Ep. 131: An AI Version of Taylor Swift Drinking Natural Wine

Admittedly, that title is misleading, but we do talk AI, T. Swift, AND natural wine in Ep. 131. The Queen Bee of Burgundy has stinging words for natural wine. AI tech authenticates terroir. Are California wineries ready for the CRV fee? And the W.H.O. thinks it can fight death with taxes. These are the four wine news stories we're following this week.

[00:00:00] Nick Toole: Okay, so before we get into the quote, unquote real news, I wanted to bounce some more celebrity news off you two. Katherine, are you a Swifty, a Taylor Swift fan? 


[00:00:14] Katherine Cole: No, I, I’m, well, I support Taylor Swift, I think she’s great, but I don’t know that I could name a song she performs. I’m embarrassed to say that. I like her music.


[00:00:26] Nick Toole: Yeah, I personally wouldn’t call myself a fan, but I’m impressed by what she’s accomplished. Ruby, are you a, are you a Swifty? 


[00:00:35] Ruby Welkovich: Yeah, I’m, I’m like a, a real full blown Swifty. I’ve been since I was 14 years old, so yes.

### Data section
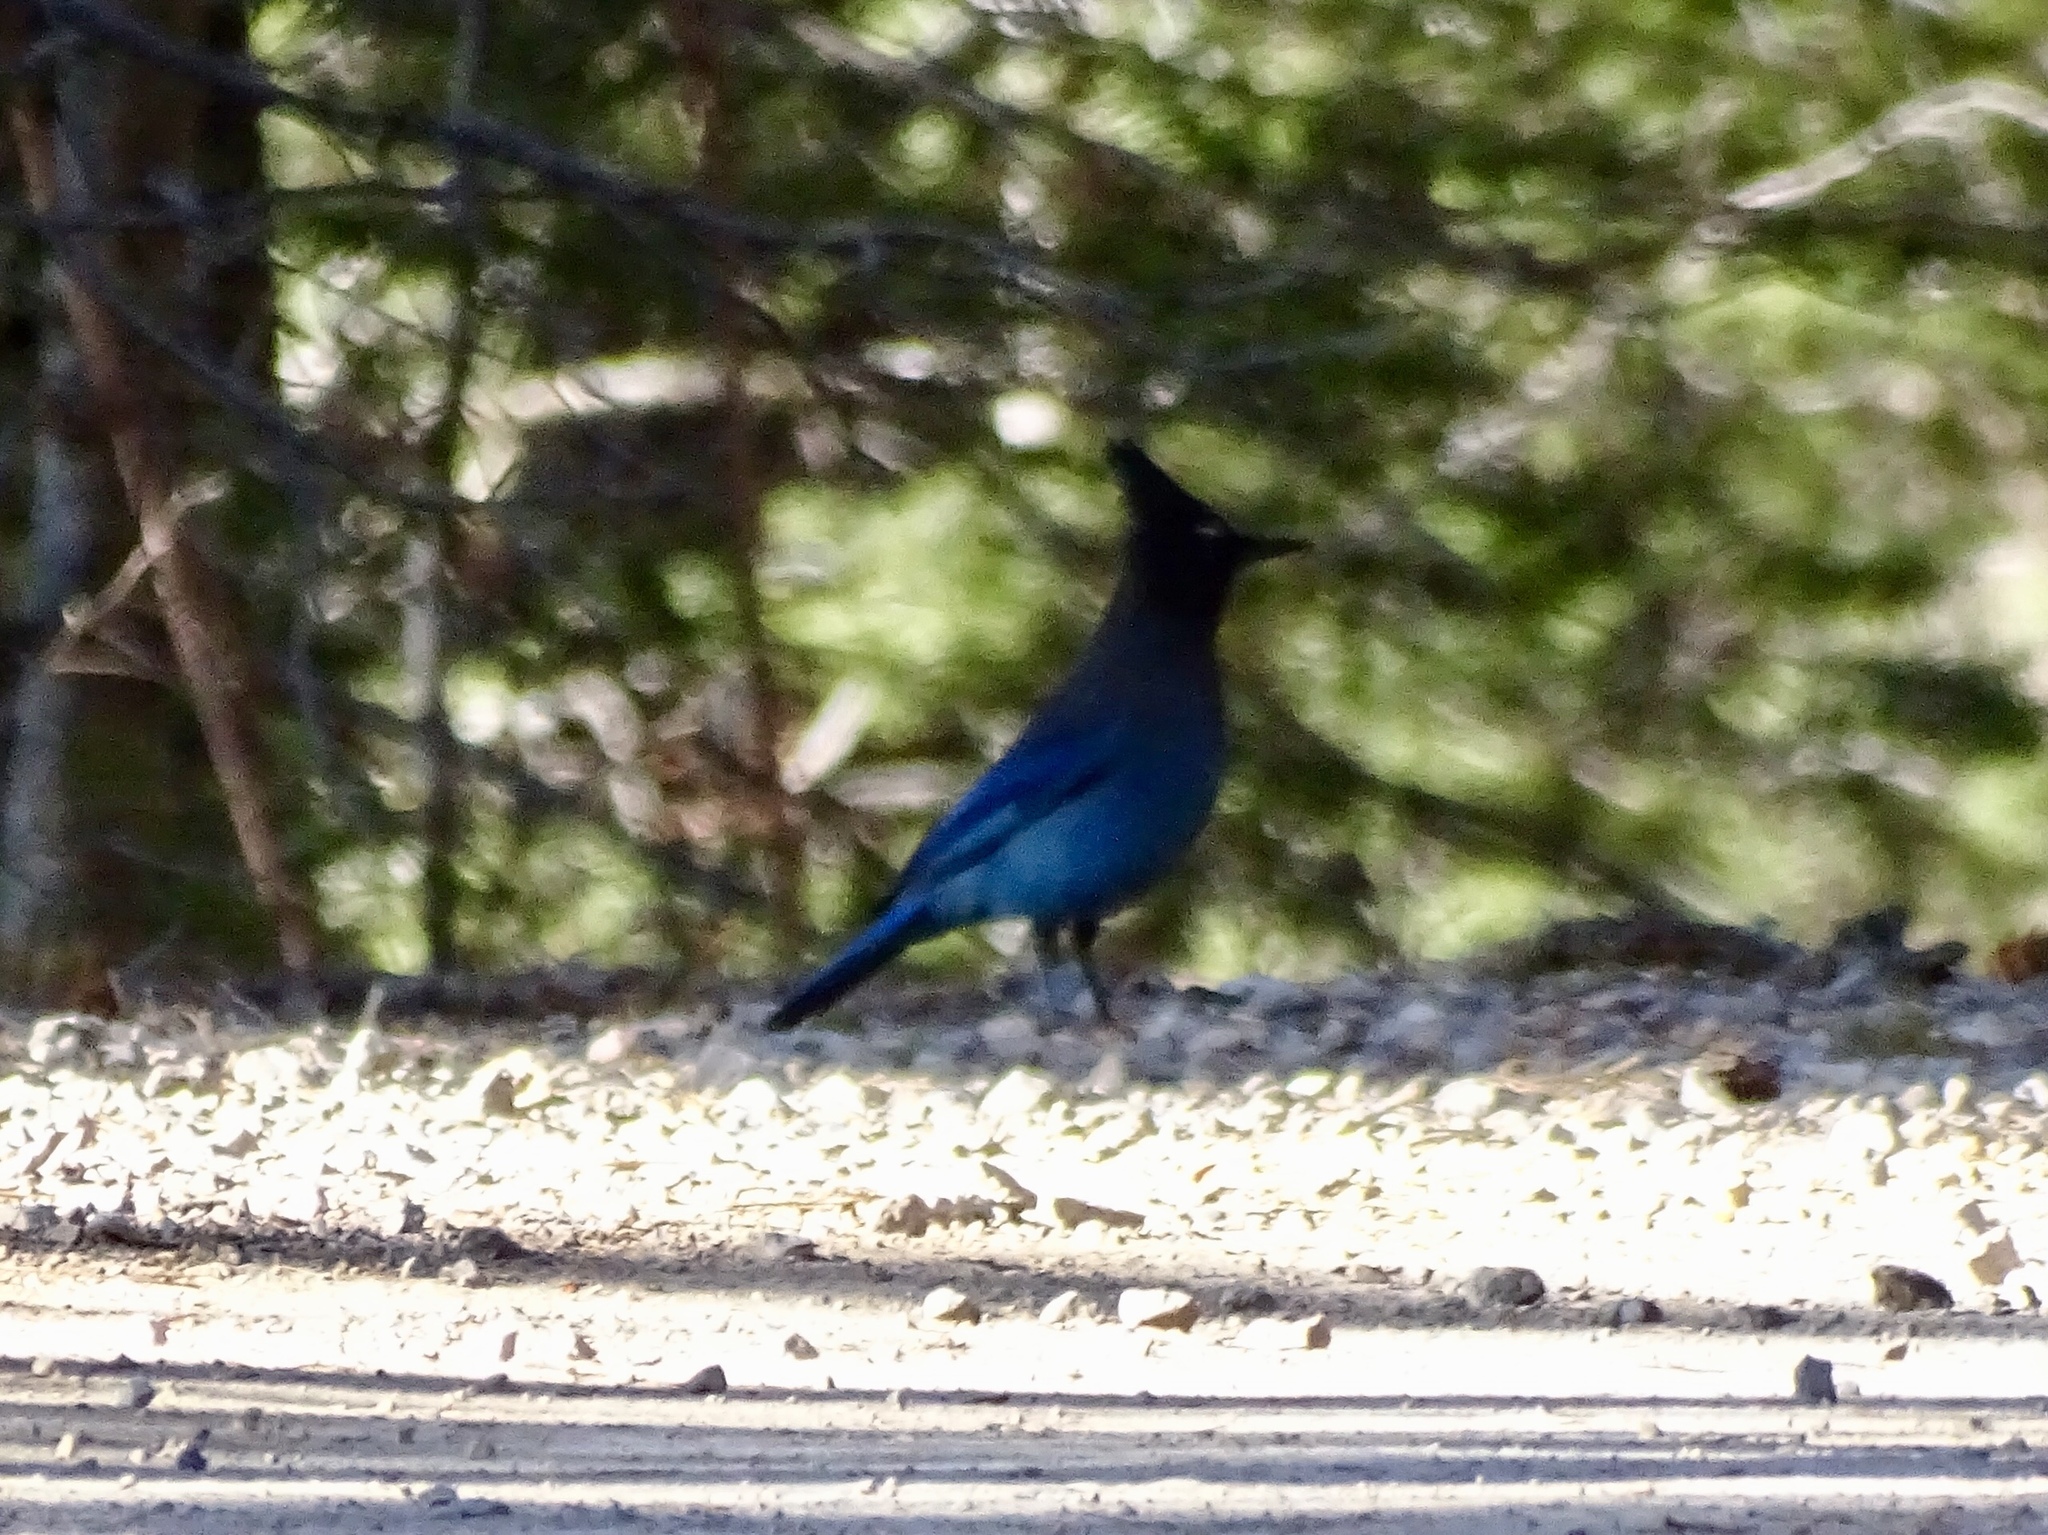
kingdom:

### Set task A
Rewrite the wine podcast transcript from "Ep. 131: An" to "Taylor Swift fan?", putting "Bordeaux" in place of "Burgundy".
### Set task B
Write the next part of the wine podcast transcript, picking up after its final line.

### Result A
Ep. 131: An AI Version of Taylor Swift Drinking Natural Wine

Admittedly, that title is misleading, but we do talk AI, T. Swift, AND natural wine in Ep. 131. The Queen Bee of Bordeaux has stinging words for natural wine. AI tech authenticates terroir. Are California wineries ready for the CRV fee? And the W.H.O. thinks it can fight death with taxes. These are the four wine news stories we're following this week.

[00:00:00] Nick Toole: Okay, so before we get into the quote, unquote real news, I wanted to bounce some more celebrity news off you two. Katherine, are you a Swifty, a Taylor Swift fan?

### Result B
[00:00:45] Nick Toole: Oh so, you might know what I’m about to talk about. I hope my cousin hears this episode too, because she’s a full blown Swifty. Uh, so Taylor Swift kind of made some waves or some crossover waves into the wine world recently because her producer, Jack Antonoff, who I think she dated at one point if I’m correct.


[00:01:10] Ruby Welkovich: No, definitely not. She never dated Jack Antonoff. They’ve just been working together.


[00:01:17] Nick Toole: Alright. Okay I’m losing swifty points..


[00:01:19] Ruby Welkovich: I give you the real, real news over here.


[00:01:23] Nick Toole: Did not date Jack Antonoff. Anyway, he posted a photo a couple weeks ago of her from I believe last year after she released a new single And uh, it was a picture of her eating raisins, which are, like, cousins of wine? Uh, but it looked like she was also drinking a bottle of wine. Of course, the Swifties did their work, and they had to identify what bottle of wine it was. And, it was none other than Gaslighter Rosé by The Chicks, formerly known as The Dixie Chicks. I am a Chicks fan and Gaslighter is a wonderful song, but this, I guess, caused quite a fracas, Katherine.


[00:02:07] Katherine Cole: Yes, indeed.


[00:02:07] Nick Toole: Because people started, I guess, I don’t know, do you know the rest of this Ruby?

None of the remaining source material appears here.